Collection entries:
*** Block opens ***
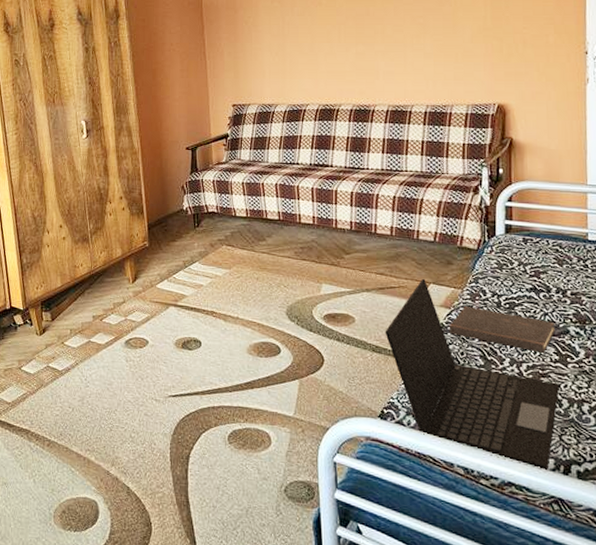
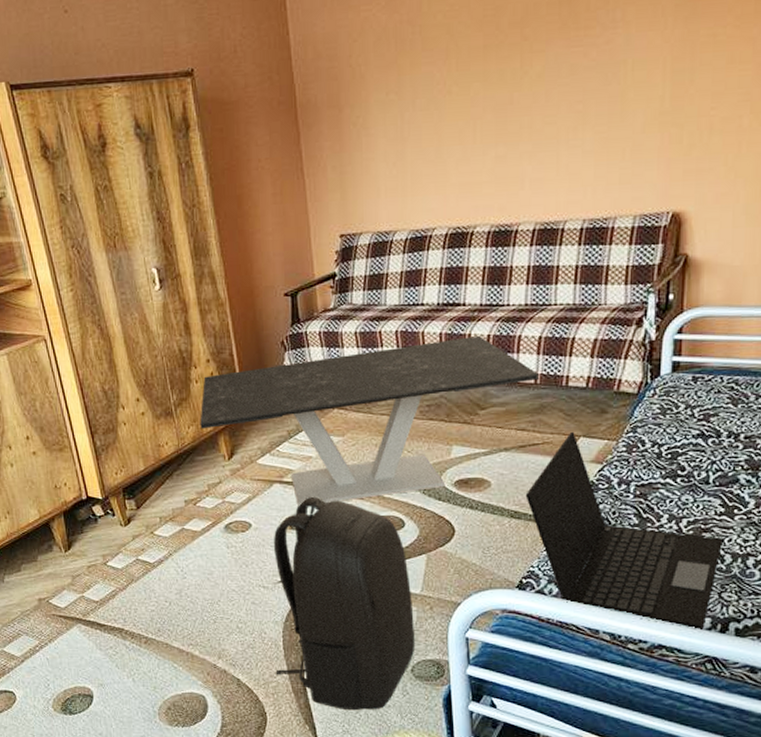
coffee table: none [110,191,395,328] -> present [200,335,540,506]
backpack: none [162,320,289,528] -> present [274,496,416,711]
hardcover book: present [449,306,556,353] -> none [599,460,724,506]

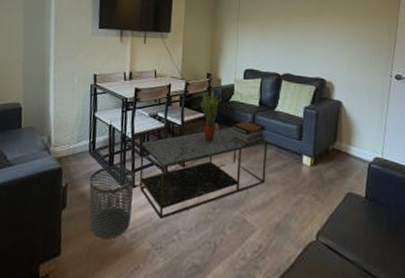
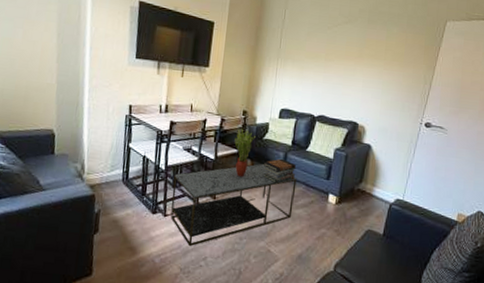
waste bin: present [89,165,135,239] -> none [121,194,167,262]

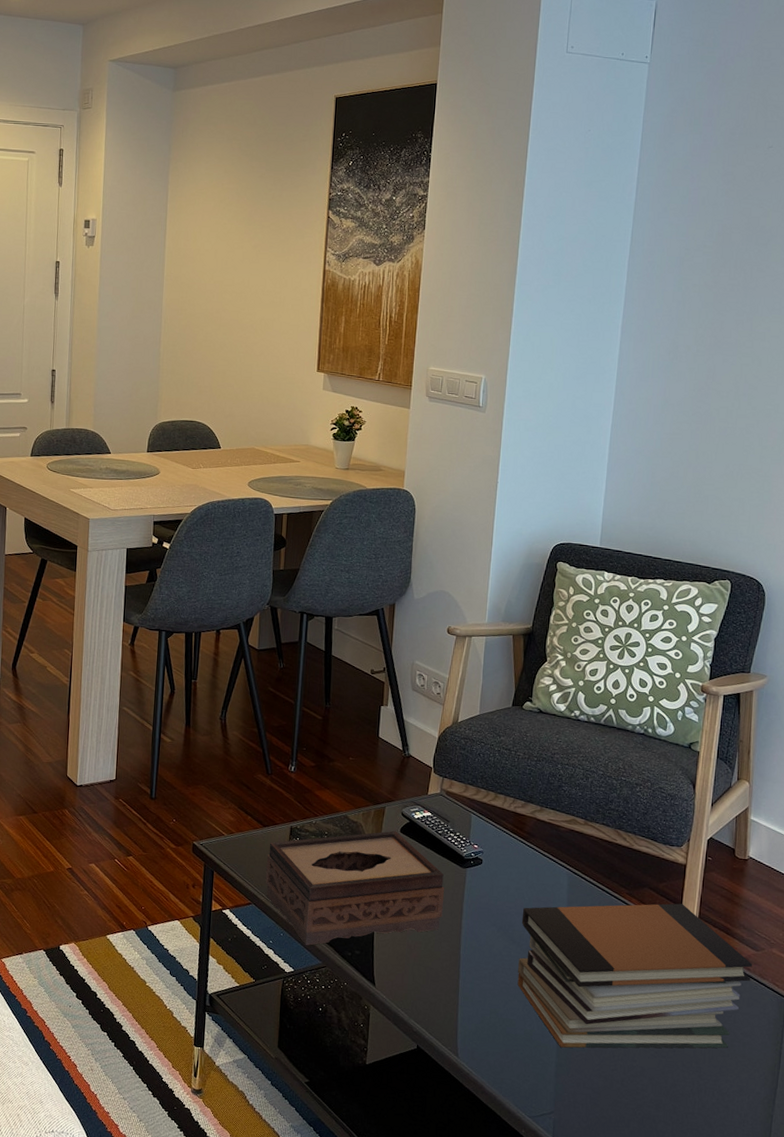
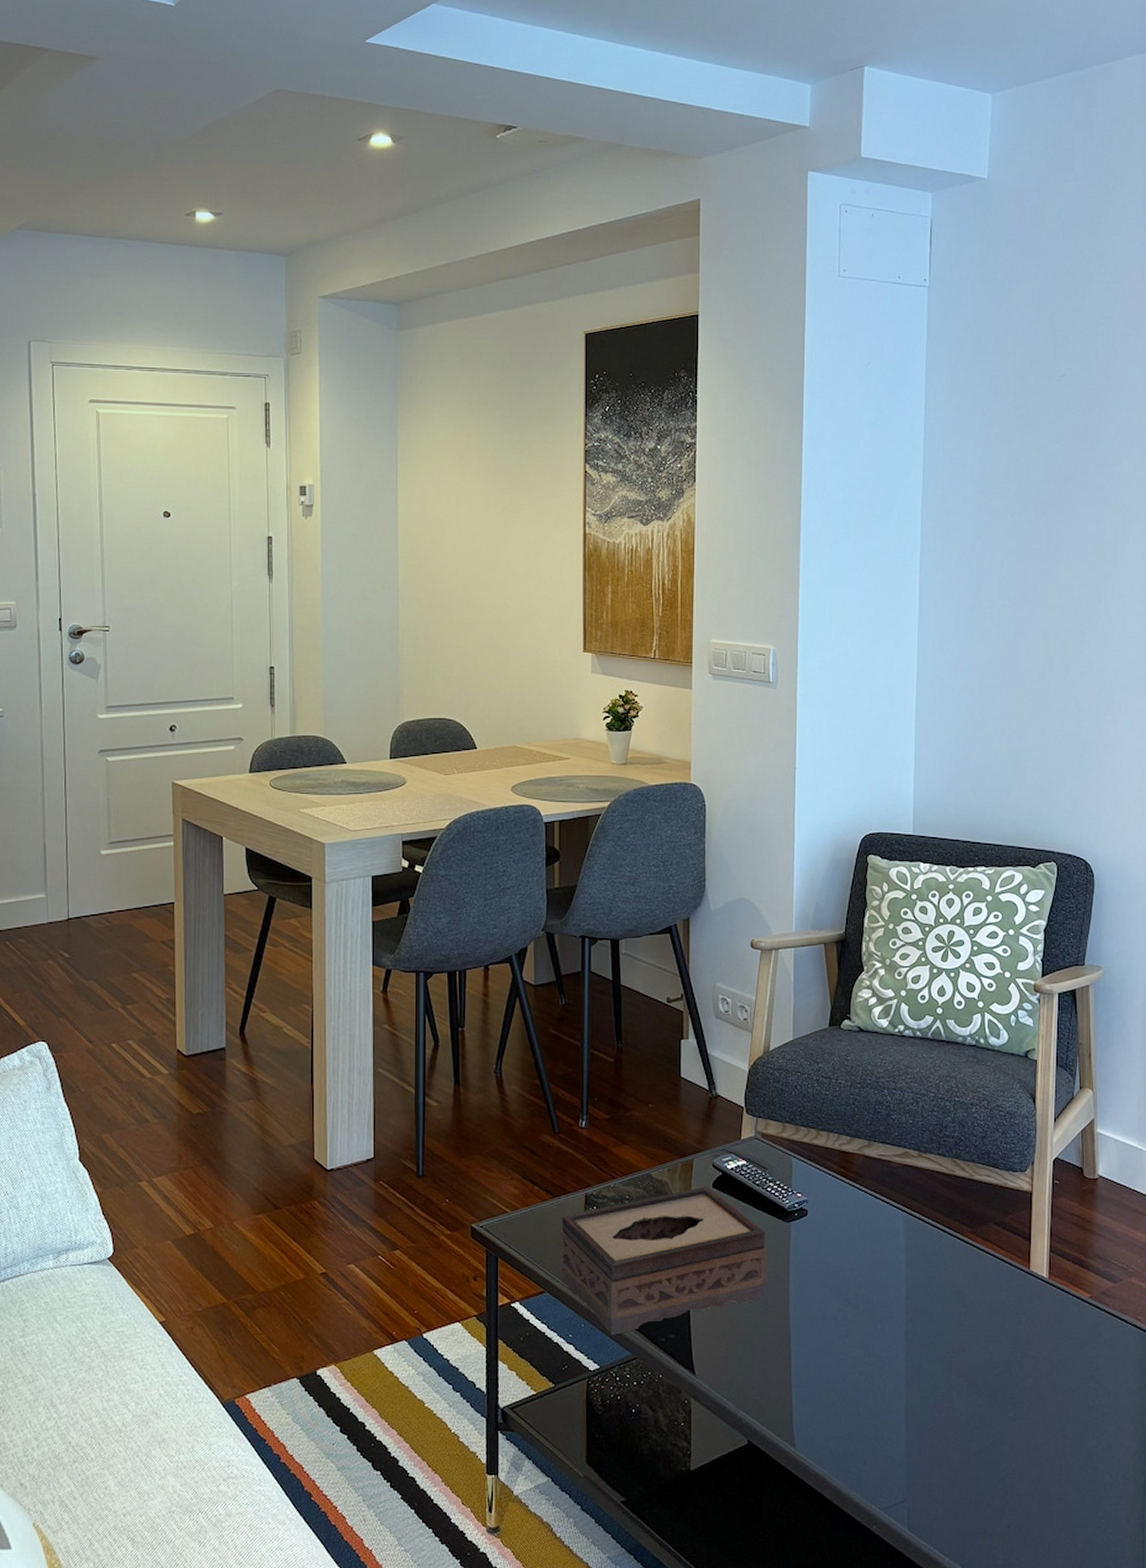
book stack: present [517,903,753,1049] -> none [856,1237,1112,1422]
*** Block closes ***
ACTIVITY: Return each full line of the entries that contains the word "book".

WRITTEN ANSWER:
hardcover book: present [449,306,556,353] -> none [599,460,724,506]
book stack: present [517,903,753,1049] -> none [856,1237,1112,1422]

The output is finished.